The operating principles of the water cooling mechanism will be described as follows. Generally, the water cooling mechanism uses liquid (e.g., water or coolant) as the cooling medium, and uses a continuously-running pump to move the liquid within an applied system along a circulating loop. The liquid flows along sealed pipes. The pipes are distributed to the surfaces of the electronic components (e.g., the central processing unit). When the liquid with the lower temperature flows through the electronic component with the higher temperature, the liquid absorbs the heat from the electronic component to decrease the temperature of the electronic component. Then, through heat exchange, the heat is released from the pipes to the surroundings or another heat dissipating mechanism. Consequently, the temperature of the liquid is decreased. Then, the liquid flows back to the system and flows along the circulating loop to remove the heat.
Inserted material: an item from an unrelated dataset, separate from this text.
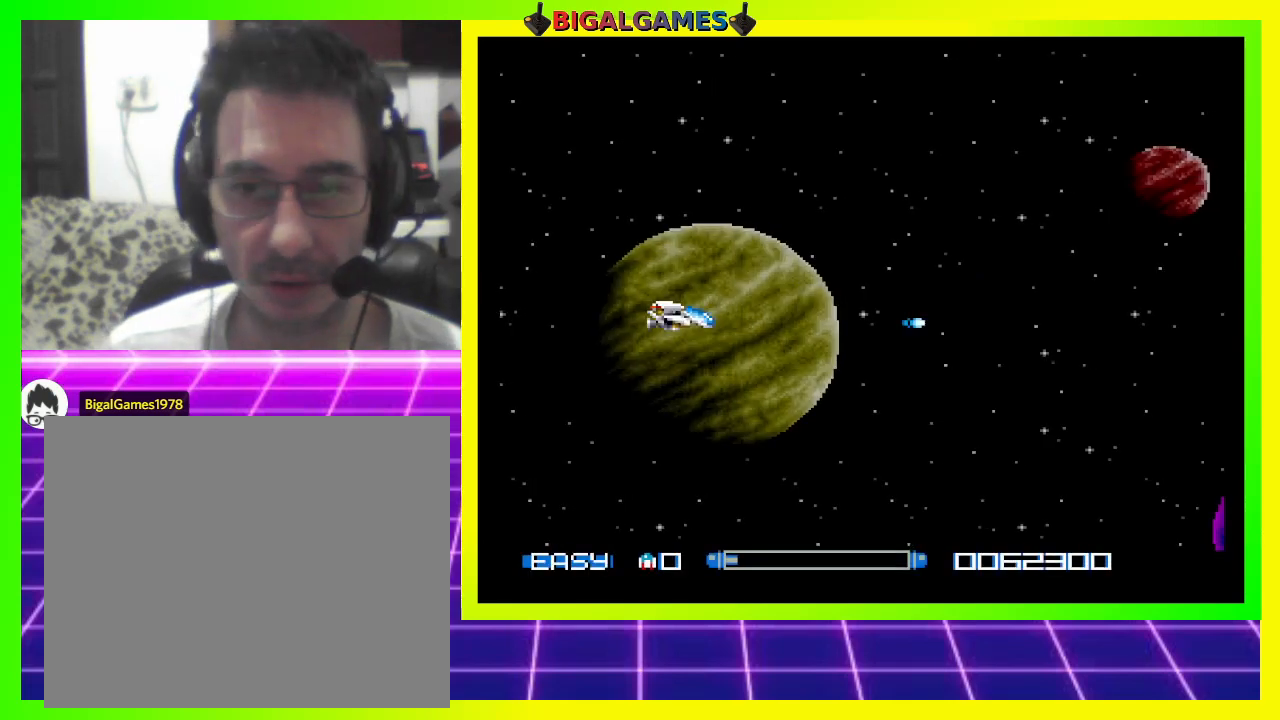
{"buttons": ["CROSS"], "right_stick": "center", "events": []}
However, the inner space of the electronic device or the computer is limited, and the water cooling mechanism needs pipes for inputting and outputting the fluid. Moreover, since the pipes are usually crooked, the fluid resistance is increased and it is difficult to move the fluid. Therefore, the way of designing the paths of the pipes is important to the water cooling technology.
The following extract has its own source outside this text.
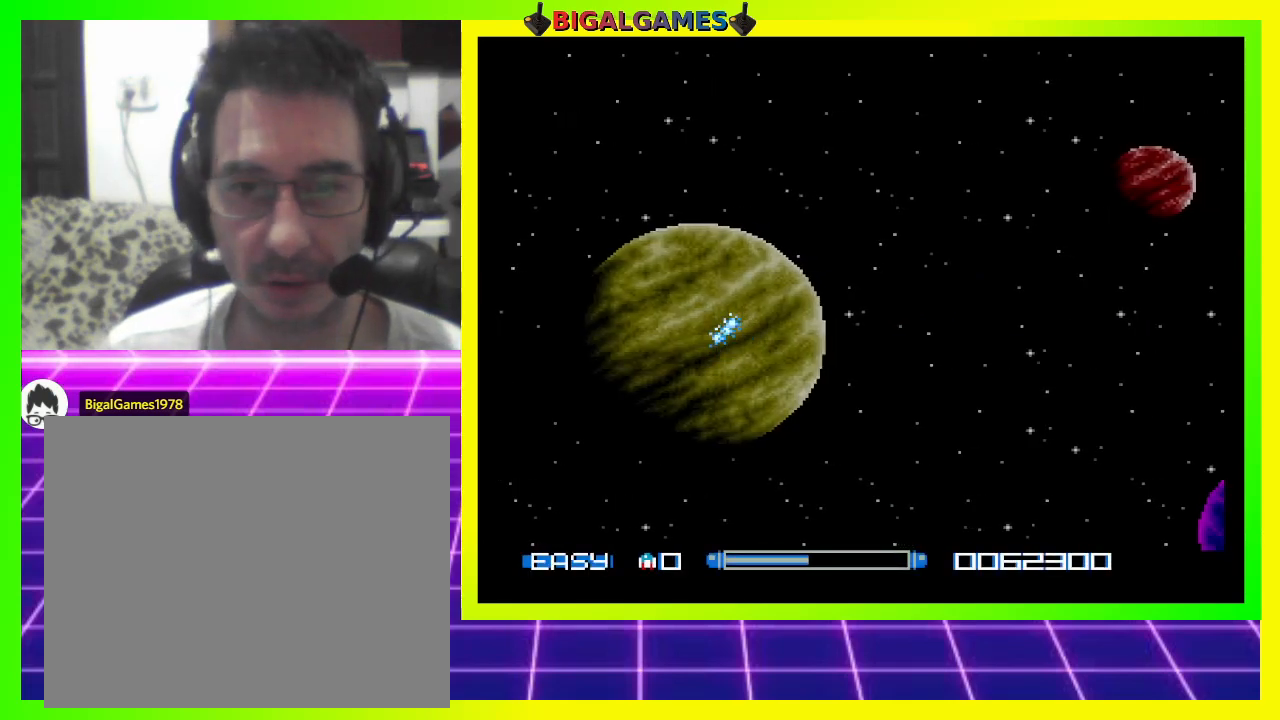
{"buttons": ["CROSS"], "right_stick": "center", "events": [[233, "DPAD_LEFT", "down"], [500, "DPAD_LEFT", "up"]]}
For effectively utilizing the heat dissipating efficacy of each circulating loop, the pipes of the water cooling mechanism in the system are designed to be simultaneously in contact with plural heat sources (i.e., the electronic components). FIG. 1 is a schematic top view illustrating the architecture of a conventional water cooling mechanism. The water cooling mechanism 100 comprises four water-cooling heads 11, 12, 13 and 14. The inner spaces of the four water-cooling heads 11, 12, 13 and 14 have respective chambers and respective pipes (which are usually made of copper or aluminum) corresponding to the electronic components 15, 16, 17 and 18 so as to remove the heat from the electronic components. The areas of the water-cooling heads 11, 12, 13 and 14 are correlated with the sizes of the electronic components 15, 16, 17 and 18, respectively. Moreover, the electronic components 15, 16, 17 and 18 are in contact with the bottom surfaces of the corresponding electronic components 15, 16, 17 and 18.
As shown in FIG. 1, a liquid flows along a direction indicated by an arrow. The four water-cooling heads 11, 12, 13 and 14 of the water cooling mechanism 100 are connected with each other in series. After the liquid is inputted into the first water-cooling head 11 and outputted from the first water-cooling head 11 by a pump 10, the liquid is inputted into the second water-cooling head 12. The rest may be deduced by analogy. At the time when the liquid is inputted into the first water-cooling head 11, the temperature of the liquid is lower. Consequently, the heat dissipating efficacy is good. However, the heat absorbed and carried by the first water-cooling head 11 cannot be released immediately. That is, the heat is transferred to the second water-cooling head 12, and even transferred to the third water-cooling head 13 and the fourth water-cooling head 14.
In other words, the water-cooling head in the latest stage of the connecting sequence accumulates the greatest amount of heat. That is, the heat dissipating efficacy is the worst. For example, if the heat absorption capability of each water-cooling head as shown in FIG. 1 is 4 degrees Celsius and the three water-cooling heads 11, 12 and 13 simultaneously absorb the heat, the elevated temperature of the latest water-cooling head 14 in serial connection is 16 degrees Celsius according to a simple linear calculation. Under this circumstance, the electronic component is overheated or damaged. As the number of the water-cooling heads that are serially connected with the pipes increases, the amount of the accumulated heat is largely increased.
Therefore, there is a need of providing an improved water-cooling heat dissipating system in order to overcome the drawbacks of the conventional technologies.